Planalto se alia ao PT para dar freio no PSB do Nordeste

Objetivo é evitar que governador de Pernambuco, Eduardo Campos, capitalize medidas do governo federal

Adriano Ceolin, iG Brasília |

Palácio do Planalto
Campos, Dilma e Fernando Bezerra
O Palácio do Planalto passou a estudar a dedo o impacto político de medidas e nomeações do governo federal no Nordeste a fim de evitar que o PSB seja o principal partido beneficiado. Dos três Estados mais importantes da região, dois são comandos por socialistas (Ceará e Pernambuco) e um pelo PT (Bahia).

“Existe uma disputa por hegemonia entre o PT e o PSB no Nordeste”, reconhece um líder no Senado com trânsito no Planalto. Respectivamente, em Pernambuco e no Ceará, Eduardo Campos e Cid Gomes, do PSB, estão em segundo mandato. Governador na Bahia pela segunda vez, Jaques Wagner é o contraponto do PT.

Na avaliação de palacianos, também por ser presidente do nacional do PSB, Campos tem capitalizado mais iniciativas do governo federal no Nordeste do que integrantes do PT. A luz amarela do Planalto acendeu, sobretudo, depois que Campos fez uma aliança com o prefeito de São Paulo e presidente do PSD, Gilberto Kassab.

Com o seu PSD, Kassab amealhou deputados em todos os partidos ( detalhe: menos no PSB) e tem a quarta maior bancada da Câmara. Para o futuro, não é descartada uma fusão entre o PSD e o PSB. “Com Kassab, Campos ganhou um braço no Sudeste para seu projeto de chegar ao comando do Palácio do Planalto, que pode ser em 2014 ou 2018”, avalia um governista.

A operação de dar um basta no avanço de Campos tem o aval da presidenta Dilma Rousseff . Alguns petistas culpam o ex-presidente Luiz Inácio Lula da Silva pelo crescimento de Campos. “O Lula deu muita corda para o Eduardo.
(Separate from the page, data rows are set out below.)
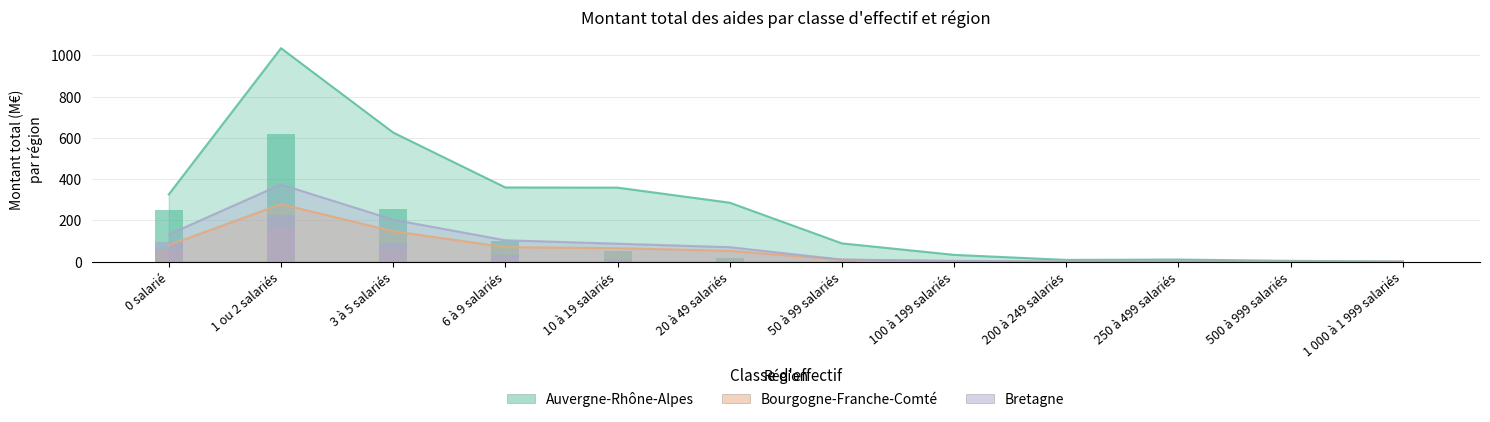

What is the label of the 12th bar from the right?

0 salarié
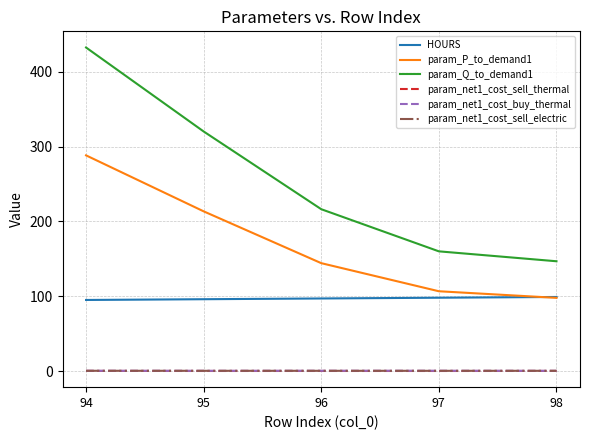

Which series has the largest range (max minus min)?

param_Q_to_demand1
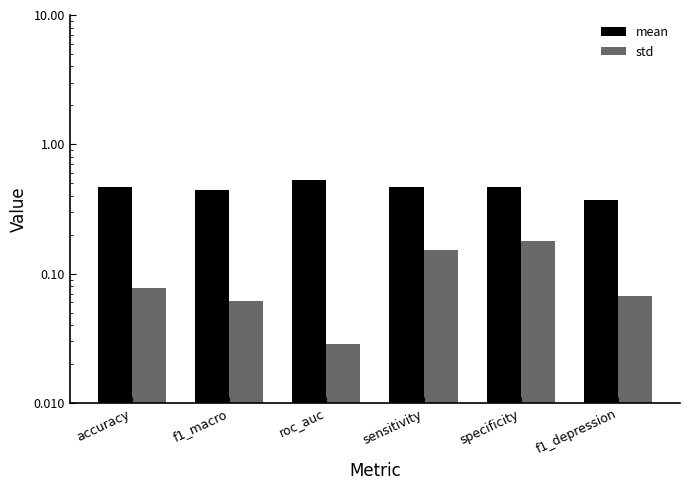

Reading left to right, transcribe all the data shown in this chart.

mean: 0.5	0.4	0.5	0.5	0.5	0.4
std: 0.1	0.1	0.0	0.2	0.2	0.1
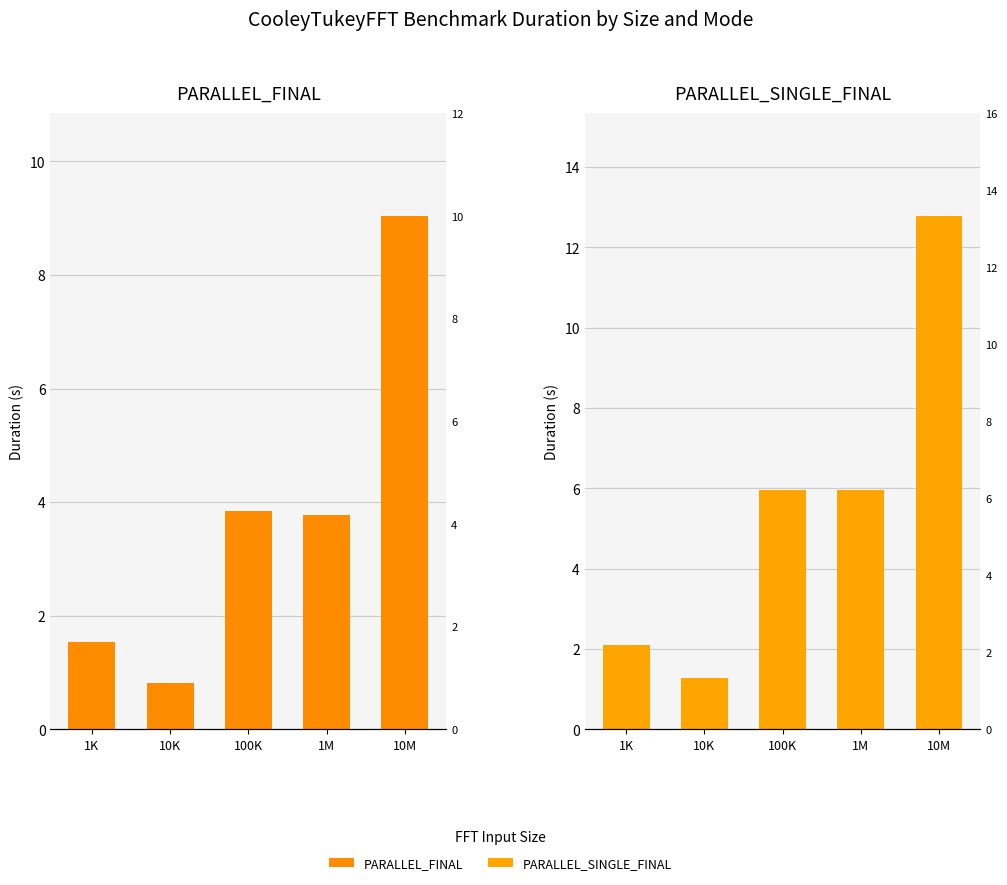

True or false: PARALLEL_SINGLE_FINAL has a value of 0.4 at 10K.

False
Agora a Dilma vai ter de dar um freio”, afirmou um deputado petista da corrente majoritária Construindo um Novo Brasil (CNB).

Agência Brasil/Wilson Dias
Ana Arraes, mãe de Campos, comemora vitória no plenário da Câmara
A vitória da mãe

O maior exemplo foi a eleição da deputada Ana Arraes (PSB-PE), mãe de Campos, como ministra do Tribunal de Contas da União (TCU). Apesar da presença de Aldo Rebelo, seu ex-ministro de Articulação Política, Lula declarou voto em Ana Arraes. A maioria do PT paulista, porém, votou no deputado comunista, que hoje é ministro do Esporte.

Ainda no ano passado, Dilma retardou ao máximo a nomeação de indicados do PSB em cargos de estatais no Nordeste. Em dezembro, saiu finalmente a nomeação de João Bosco de Almeida para a presidência da Companhia Hidro Elétrica do Nordeste (Chesf). A presidenta também não postergou a reestruturação da Superintendência de Desenvolvimento do Nordeste.

Apesar do “freio” de Dilma, petistas têm se preocupado em não transformar Campos em adversário. “No fundo, no fundo existe uma disputa, mas ela é natural. Afinal de contas, os oito anos de governo Lula acabaram com as oligarquias, com o jeito antigo de fazer política. E o PT e o PSB se fortaleceram”, afirma o deputado José Nobre Guimarães (PT-CE).

A preocupação é com 2014, mas já em 2012 a disputa entre socialistas e petistas poderá ocorrer. Em Fortaleza, ainda não há acordo entre a prefeita Luizianne Lins e o governador cearense Cid Gomes (PSB) lançarem um candidato único.

Em Recife, o ministro da Integração Nacional, Fernando Bezerra Coelho (PSB), ainda é opção para concorrer contra a reeleição do prefeito João da Costa (PT), cuja candidatura é questionada ainda dentro do seu próprio partido.

Costa enfrenta a concorrência do ex-prefeito João Paulo (PT). Outra opção é o senador Humberto Costa (PT-PE). Deputado federal licenciado e secretário de governo do Estado de Pernambuco, Maurício Rands.

Na semana passada, o Planalto tentou demonstrar solidariedade em meio à crise envolvendo Fernando Coelho, acusado de prestigiar parentes e aliados políticos com verbas da Integração. No entanto, durante a sessão do Congresso na qual foi ouvido, o PMDB saiu mais em defesa de Coelho do que o PT.